4. FEES, COSTS AND EXPENSES
4.1 If You change the Client Materials at any time during the Term, You agree that the Company will not be obliged to make any consequential changes to Marketing Solutions materials unless You agree in writing in advance to meet the costs and expenses incurred arising from such change.
4.2 Unless otherwise agreed between the parties and set out in the Order, the Fees are payable in one instalment due and payable immediately on the date specified on the Order.
5. CANCELLATION, AND INACTIVITY
5.1 The Company will not be deemed to be in breach of this Agreement or otherwise liable to the Client for any failure or delay in performing its obligations under this Agreement where, in its commercially reasonable opinion (including on the occurrence of a Force Majeure Event which we reasonably consider may have an adverse effect on the commercial success of the Marketing Solutions) we decide to cancel or postpone the Marketing Solutions. In the event of such an event, the Company will give written notice to the Client of its decision as soon as reasonably practicable after thedecision has been made.
5.2 The Fees shall be refunded in full where suitable alternative Marketing Solutionsare not available.
5.3 Other than by prior written mutual agreement, where the Client fails to provide the information, as set out in Clause 3.1, the Marketing Solutions shall be forfeited by the Client and the Company shall have no liability to the Client in this regard.
5.4 For the avoidance of doubt, where the Client forfeits the Marketing Solutions as set out in clause 5.4, the Fees shall remain payable in full.
5.5 The Marketing Solutions must be used in the month outlined in the Order. With prior written agreement, in exceptional circumstances there may be an opportunity to roll the activity over into the following month from the agreed initial delivery date of the Services, but this cannot be guaranteed. Any change requests must be received by the Company in writing. For the avoidance of doubt where the Client fails to use the Marketing Solutions, the Fees shall remain payable in full.
6. TERM AND TERMINATION
6.1 This Agreement will commence on the Commencement Date and will continue until completion of the Marketing Solutions, unless terminated early in accordance with its terms.

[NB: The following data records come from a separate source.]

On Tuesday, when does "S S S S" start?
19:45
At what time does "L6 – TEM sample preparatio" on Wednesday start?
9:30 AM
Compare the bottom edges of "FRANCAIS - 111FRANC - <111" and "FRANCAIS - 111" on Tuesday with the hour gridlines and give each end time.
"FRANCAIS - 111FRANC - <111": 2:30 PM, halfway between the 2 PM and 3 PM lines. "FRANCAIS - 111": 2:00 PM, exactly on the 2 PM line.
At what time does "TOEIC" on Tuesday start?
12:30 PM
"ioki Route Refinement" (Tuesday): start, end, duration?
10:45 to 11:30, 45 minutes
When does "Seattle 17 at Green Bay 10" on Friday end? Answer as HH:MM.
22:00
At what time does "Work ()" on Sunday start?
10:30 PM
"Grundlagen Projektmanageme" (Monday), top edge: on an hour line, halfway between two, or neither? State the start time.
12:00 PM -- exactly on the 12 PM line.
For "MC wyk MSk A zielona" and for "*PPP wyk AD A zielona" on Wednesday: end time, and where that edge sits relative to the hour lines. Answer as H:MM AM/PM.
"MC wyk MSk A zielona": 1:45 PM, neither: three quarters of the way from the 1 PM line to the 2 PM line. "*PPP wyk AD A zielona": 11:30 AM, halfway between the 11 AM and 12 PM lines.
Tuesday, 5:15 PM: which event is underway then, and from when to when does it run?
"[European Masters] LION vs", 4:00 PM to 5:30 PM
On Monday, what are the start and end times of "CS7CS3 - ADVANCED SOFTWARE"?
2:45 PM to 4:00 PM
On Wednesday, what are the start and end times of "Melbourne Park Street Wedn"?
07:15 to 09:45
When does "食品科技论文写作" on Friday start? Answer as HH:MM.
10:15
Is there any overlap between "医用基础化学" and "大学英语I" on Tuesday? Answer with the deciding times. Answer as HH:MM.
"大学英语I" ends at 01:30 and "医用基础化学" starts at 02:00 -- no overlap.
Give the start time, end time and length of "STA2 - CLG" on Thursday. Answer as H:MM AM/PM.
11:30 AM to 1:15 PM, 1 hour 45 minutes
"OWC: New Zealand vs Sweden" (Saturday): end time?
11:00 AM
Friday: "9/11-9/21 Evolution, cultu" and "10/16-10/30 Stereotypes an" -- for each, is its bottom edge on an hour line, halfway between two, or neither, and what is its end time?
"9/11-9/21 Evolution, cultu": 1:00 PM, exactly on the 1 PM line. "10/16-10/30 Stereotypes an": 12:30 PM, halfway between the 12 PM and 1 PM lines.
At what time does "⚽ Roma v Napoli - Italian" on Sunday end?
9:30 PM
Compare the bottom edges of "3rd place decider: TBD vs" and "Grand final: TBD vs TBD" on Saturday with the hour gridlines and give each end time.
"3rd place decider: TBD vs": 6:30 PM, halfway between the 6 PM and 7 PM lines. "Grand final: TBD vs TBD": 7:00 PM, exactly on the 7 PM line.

6.2 Where the Company terminates of this Agreement in accordance with clause 2.4, all outstanding Fees owing to us at the date of termination will be due and payable without deduction or set-off. Where termination occurs before You have received all the Marketing Solutions, the Company will charge such proportion of the Fees as is reasonable to reflect the value of the Marketing Solutions received by You prior to the date of termination.
6.3 Upon expiry or termination of this Agreement, the parties agree that:
6.3.1The Company’s obligations to provide any further Marketing Solutions will cease with immediate effect;
6.3.2 Any licences granted to the Client pursuant to this Agreement will immediately cease; and
6.3.3 You will destroy any and remove Company marks from any materials in Your possession.